+++ Source document

Olaf Bryn (9 June 1872 – 8 October 1948) was a Norwegian farmer and politician for the Conservative Party.

He was born in Bærum as a son of Thron Bryn (1836–1890) and his wife Karen Tanum (1846–1920). He finished middle school in 1890, and subsequently ran the farms Bryn and Rud in Western Bærum. He was a first cousin and brother-in-law of fellow politician Alf Staver.

He was a member of Bærum municipal council from 1901 to 1922, serving as deputy mayor from 1904 to 1909 and mayor from 1910 to 1916. He was later elected to the Parliament of Norway from Akershus in 1921 and 1924, and later served as a deputy representative during the term 1928–1930. As a member of the Norwegian Agrarian Association, he was one of four delegates from Bærum at the meeting in 1920 that decided to found the Agrarian Party. Three of the delegates also joined the Agrarian Party, but Bryn remained in the Conservative Party.

++++++
+++ Data records

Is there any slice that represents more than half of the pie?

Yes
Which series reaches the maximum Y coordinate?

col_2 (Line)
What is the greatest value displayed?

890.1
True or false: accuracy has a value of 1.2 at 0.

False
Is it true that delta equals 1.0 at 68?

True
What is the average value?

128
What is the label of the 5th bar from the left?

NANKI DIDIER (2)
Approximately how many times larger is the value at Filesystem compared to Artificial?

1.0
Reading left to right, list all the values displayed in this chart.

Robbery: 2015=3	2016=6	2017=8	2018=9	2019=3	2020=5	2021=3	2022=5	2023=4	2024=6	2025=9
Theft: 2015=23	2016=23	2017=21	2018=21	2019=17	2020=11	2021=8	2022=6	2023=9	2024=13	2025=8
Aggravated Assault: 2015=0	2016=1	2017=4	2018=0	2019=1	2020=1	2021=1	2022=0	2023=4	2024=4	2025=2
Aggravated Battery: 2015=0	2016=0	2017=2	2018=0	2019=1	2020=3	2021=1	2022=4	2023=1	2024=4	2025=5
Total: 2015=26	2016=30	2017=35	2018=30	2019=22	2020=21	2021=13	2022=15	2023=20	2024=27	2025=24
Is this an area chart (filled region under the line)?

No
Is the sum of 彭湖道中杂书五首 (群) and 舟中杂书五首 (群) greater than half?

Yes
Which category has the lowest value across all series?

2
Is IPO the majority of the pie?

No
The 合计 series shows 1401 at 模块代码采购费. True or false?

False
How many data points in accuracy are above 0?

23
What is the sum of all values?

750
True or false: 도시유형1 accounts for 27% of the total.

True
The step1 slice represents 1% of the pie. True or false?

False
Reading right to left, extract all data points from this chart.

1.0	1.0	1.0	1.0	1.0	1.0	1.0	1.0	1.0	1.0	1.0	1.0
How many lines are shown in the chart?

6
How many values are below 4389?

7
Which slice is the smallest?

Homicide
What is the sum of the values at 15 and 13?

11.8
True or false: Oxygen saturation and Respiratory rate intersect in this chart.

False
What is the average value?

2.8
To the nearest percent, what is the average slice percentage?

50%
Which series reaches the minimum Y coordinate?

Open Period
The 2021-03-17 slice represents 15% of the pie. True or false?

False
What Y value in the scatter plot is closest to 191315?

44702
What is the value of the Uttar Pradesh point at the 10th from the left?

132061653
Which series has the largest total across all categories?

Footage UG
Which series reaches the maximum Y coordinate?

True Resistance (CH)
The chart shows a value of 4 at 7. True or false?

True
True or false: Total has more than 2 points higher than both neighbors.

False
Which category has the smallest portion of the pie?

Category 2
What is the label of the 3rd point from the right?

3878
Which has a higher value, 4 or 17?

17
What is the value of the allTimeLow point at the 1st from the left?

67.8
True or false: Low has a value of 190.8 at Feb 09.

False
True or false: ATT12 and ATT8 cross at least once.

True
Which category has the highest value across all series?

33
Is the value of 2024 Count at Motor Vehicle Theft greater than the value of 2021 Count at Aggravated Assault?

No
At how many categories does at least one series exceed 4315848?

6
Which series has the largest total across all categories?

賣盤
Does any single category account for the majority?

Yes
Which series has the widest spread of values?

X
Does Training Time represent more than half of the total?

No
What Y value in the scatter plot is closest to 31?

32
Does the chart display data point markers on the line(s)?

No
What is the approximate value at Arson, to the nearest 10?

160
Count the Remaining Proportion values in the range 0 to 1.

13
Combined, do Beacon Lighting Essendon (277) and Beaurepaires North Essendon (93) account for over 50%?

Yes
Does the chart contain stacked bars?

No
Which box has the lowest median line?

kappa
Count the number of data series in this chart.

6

++++++

▶ _Study questions_
1. Answer these questions about the text on Olaf Bryn:
(a) In what place was Bryn born?
(b) During which years did he serve as mayor of Bærum?
(c) Which party did he remain in after the 1920 meeting?
2. Rewrite the stretch of the Olaf Bryn text from "He was born" through "politician Alf Staver.", putting "secondary school" in place of "middle school".
3. According to the text on Olaf Bryn, in what capacity did Bryn attend the 1920 meeting that decided to found the Agrarian Party?
This material has no connection to the text about Olaf Bryn.

▶ _Solved problems_
1.
(a) Bærum
(b) From 1910 to 1916
(c) The Conservative Party

2.
He was born in Bærum as a son of Thron Bryn (1836–1890) and his wife Karen Tanum (1846–1920). He finished secondary school in 1890, and subsequently ran the farms Bryn and Rud in Western Bærum. He was a first cousin and brother-in-law of fellow politician Alf Staver.

3. He attended as a member of the Norwegian Agrarian Association. He was one of four delegates from Bærum at that meeting.